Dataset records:
════════════════════
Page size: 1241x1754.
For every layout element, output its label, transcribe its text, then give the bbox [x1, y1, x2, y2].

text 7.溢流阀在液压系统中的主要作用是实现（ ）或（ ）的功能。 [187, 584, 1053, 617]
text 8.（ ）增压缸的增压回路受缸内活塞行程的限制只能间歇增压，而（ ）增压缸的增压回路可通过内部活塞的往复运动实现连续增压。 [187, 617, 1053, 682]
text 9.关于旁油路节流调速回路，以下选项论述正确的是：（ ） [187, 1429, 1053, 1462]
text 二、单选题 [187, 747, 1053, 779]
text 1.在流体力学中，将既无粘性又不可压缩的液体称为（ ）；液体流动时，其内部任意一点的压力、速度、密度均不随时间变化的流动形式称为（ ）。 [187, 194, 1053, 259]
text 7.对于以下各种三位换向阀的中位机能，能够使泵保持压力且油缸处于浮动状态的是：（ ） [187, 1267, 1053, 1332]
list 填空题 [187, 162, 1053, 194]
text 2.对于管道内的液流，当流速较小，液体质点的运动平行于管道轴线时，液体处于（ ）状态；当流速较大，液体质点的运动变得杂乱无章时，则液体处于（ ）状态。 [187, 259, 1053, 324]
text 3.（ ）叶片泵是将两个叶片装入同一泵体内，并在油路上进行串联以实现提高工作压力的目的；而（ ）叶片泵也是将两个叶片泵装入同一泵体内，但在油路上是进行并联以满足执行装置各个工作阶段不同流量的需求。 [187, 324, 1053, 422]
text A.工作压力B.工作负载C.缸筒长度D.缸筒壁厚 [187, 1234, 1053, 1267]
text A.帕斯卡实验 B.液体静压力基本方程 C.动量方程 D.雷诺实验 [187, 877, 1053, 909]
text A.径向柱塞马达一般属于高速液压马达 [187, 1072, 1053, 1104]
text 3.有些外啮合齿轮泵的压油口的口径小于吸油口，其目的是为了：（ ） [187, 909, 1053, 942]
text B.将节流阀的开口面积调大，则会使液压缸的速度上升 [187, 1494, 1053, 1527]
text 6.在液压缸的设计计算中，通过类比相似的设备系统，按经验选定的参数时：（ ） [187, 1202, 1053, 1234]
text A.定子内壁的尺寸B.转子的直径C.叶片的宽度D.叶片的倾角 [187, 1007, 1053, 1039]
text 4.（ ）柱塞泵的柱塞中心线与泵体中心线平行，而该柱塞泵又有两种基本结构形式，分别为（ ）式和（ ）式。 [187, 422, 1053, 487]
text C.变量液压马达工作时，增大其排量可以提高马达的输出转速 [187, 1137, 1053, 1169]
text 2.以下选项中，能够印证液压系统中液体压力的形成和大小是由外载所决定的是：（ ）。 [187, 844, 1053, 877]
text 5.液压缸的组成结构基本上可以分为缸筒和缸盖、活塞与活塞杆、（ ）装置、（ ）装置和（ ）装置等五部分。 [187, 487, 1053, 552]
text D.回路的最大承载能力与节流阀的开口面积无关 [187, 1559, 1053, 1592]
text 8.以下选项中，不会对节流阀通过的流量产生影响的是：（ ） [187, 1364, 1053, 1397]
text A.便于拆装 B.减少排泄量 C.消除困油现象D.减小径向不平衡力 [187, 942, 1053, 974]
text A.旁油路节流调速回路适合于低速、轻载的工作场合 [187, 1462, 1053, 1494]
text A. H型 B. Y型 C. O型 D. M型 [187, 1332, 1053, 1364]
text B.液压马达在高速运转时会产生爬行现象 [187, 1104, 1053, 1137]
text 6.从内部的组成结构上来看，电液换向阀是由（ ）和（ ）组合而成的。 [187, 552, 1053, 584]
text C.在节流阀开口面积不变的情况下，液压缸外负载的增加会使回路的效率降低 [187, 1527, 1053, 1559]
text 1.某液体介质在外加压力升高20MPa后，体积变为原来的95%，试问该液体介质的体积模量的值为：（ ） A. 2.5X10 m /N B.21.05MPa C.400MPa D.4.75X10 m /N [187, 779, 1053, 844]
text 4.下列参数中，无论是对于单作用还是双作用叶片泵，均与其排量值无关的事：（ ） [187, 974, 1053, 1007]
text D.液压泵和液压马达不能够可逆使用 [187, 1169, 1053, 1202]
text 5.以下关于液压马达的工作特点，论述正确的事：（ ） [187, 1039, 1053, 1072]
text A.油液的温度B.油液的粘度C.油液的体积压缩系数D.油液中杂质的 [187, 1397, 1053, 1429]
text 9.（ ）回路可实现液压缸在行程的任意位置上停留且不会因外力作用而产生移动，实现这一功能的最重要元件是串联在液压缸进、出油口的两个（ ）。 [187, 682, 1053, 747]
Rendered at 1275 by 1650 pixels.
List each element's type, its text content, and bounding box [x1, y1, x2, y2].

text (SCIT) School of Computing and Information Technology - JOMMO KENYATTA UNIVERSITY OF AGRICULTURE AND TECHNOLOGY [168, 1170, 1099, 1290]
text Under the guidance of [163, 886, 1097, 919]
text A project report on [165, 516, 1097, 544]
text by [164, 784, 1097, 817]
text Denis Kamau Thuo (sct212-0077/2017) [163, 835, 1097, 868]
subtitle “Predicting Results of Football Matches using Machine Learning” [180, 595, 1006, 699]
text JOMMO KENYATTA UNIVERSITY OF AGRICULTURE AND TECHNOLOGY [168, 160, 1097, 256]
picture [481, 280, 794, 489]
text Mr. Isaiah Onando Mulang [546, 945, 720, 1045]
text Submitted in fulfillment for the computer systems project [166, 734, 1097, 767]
════════════════════
The data above should be output exactly, with each line intact.

Response:
Page size: 1241x1754.
For every layout element, output its label, transcribe its text, then give the bbox [x1, y1, x2, y2].

text 7.溢流阀在液压系统中的主要作用是实现（ ）或（ ）的功能。 [187, 584, 1053, 617]
text 8.（ ）增压缸的增压回路受缸内活塞行程的限制只能间歇增压，而（ ）增压缸的增压回路可通过内部活塞的往复运动实现连续增压。 [187, 617, 1053, 682]
text 9.关于旁油路节流调速回路，以下选项论述正确的是：（ ） [187, 1429, 1053, 1462]
text 二、单选题 [187, 747, 1053, 779]
text 1.在流体力学中，将既无粘性又不可压缩的液体称为（ ）；液体流动时，其内部任意一点的压力、速度、密度均不随时间变化的流动形式称为（ ）。 [187, 194, 1053, 259]
text 7.对于以下各种三位换向阀的中位机能，能够使泵保持压力且油缸处于浮动状态的是：（ ） [187, 1267, 1053, 1332]
list 填空题 [187, 162, 1053, 194]
text 2.对于管道内的液流，当流速较小，液体质点的运动平行于管道轴线时，液体处于（ ）状态；当流速较大，液体质点的运动变得杂乱无章时，则液体处于（ ）状态。 [187, 259, 1053, 324]
text 3.（ ）叶片泵是将两个叶片装入同一泵体内，并在油路上进行串联以实现提高工作压力的目的；而（ ）叶片泵也是将两个叶片泵装入同一泵体内，但在油路上是进行并联以满足执行装置各个工作阶段不同流量的需求。 [187, 324, 1053, 422]
text A.工作压力B.工作负载C.缸筒长度D.缸筒壁厚 [187, 1234, 1053, 1267]
text A.帕斯卡实验 B.液体静压力基本方程 C.动量方程 D.雷诺实验 [187, 877, 1053, 909]
text A.径向柱塞马达一般属于高速液压马达 [187, 1072, 1053, 1104]
text 3.有些外啮合齿轮泵的压油口的口径小于吸油口，其目的是为了：（ ） [187, 909, 1053, 942]
text B.将节流阀的开口面积调大，则会使液压缸的速度上升 [187, 1494, 1053, 1527]
text 6.在液压缸的设计计算中，通过类比相似的设备系统，按经验选定的参数时：（ ） [187, 1202, 1053, 1234]
text A.定子内壁的尺寸B.转子的直径C.叶片的宽度D.叶片的倾角 [187, 1007, 1053, 1039]
text 4.（ ）柱塞泵的柱塞中心线与泵体中心线平行，而该柱塞泵又有两种基本结构形式，分别为（ ）式和（ ）式。 [187, 422, 1053, 487]
text C.变量液压马达工作时，增大其排量可以提高马达的输出转速 [187, 1137, 1053, 1169]
text 2.以下选项中，能够印证液压系统中液体压力的形成和大小是由外载所决定的是：（ ）。 [187, 844, 1053, 877]
text 5.液压缸的组成结构基本上可以分为缸筒和缸盖、活塞与活塞杆、（ ）装置、（ ）装置和（ ）装置等五部分。 [187, 487, 1053, 552]
text D.回路的最大承载能力与节流阀的开口面积无关 [187, 1559, 1053, 1592]
text 8.以下选项中，不会对节流阀通过的流量产生影响的是：（ ） [187, 1364, 1053, 1397]
text A.便于拆装 B.减少排泄量 C.消除困油现象D.减小径向不平衡力 [187, 942, 1053, 974]
text A.旁油路节流调速回路适合于低速、轻载的工作场合 [187, 1462, 1053, 1494]
text A. H型 B. Y型 C. O型 D. M型 [187, 1332, 1053, 1364]
text B.液压马达在高速运转时会产生爬行现象 [187, 1104, 1053, 1137]
text 6.从内部的组成结构上来看，电液换向阀是由（ ）和（ ）组合而成的。 [187, 552, 1053, 584]
text C.在节流阀开口面积不变的情况下，液压缸外负载的增加会使回路的效率降低 [187, 1527, 1053, 1559]
text 1.某液体介质在外加压力升高20MPa后，体积变为原来的95%，试问该液体介质的体积模量的值为：（ ） A. 2.5X10 m /N B.21.05MPa C.400MPa D.4.75X10 m /N [187, 779, 1053, 844]
text 4.下列参数中，无论是对于单作用还是双作用叶片泵，均与其排量值无关的事：（ ） [187, 974, 1053, 1007]
text D.液压泵和液压马达不能够可逆使用 [187, 1169, 1053, 1202]
text 5.以下关于液压马达的工作特点，论述正确的事：（ ） [187, 1039, 1053, 1072]
text A.油液的温度B.油液的粘度C.油液的体积压缩系数D.油液中杂质的 [187, 1397, 1053, 1429]
text 9.（ ）回路可实现液压缸在行程的任意位置上停留且不会因外力作用而产生移动，实现这一功能的最重要元件是串联在液压缸进、出油口的两个（ ）。 [187, 682, 1053, 747]
Rendered at 1275 by 1650 pixels.
List each element's type, its text content, and bounding box [x1, y1, x2, y2].

text (SCIT) School of Computing and Information Technology - JOMMO KENYATTA UNIVERSITY OF AGRICULTURE AND TECHNOLOGY [168, 1170, 1099, 1290]
text Under the guidance of [163, 886, 1097, 919]
text A project report on [165, 516, 1097, 544]
text by [164, 784, 1097, 817]
text Denis Kamau Thuo (sct212-0077/2017) [163, 835, 1097, 868]
subtitle “Predicting Results of Football Matches using Machine Learning” [180, 595, 1006, 699]
text JOMMO KENYATTA UNIVERSITY OF AGRICULTURE AND TECHNOLOGY [168, 160, 1097, 256]
picture [481, 280, 794, 489]
text Mr. Isaiah Onando Mulang [546, 945, 720, 1045]
text Submitted in fulfillment for the computer systems project [166, 734, 1097, 767]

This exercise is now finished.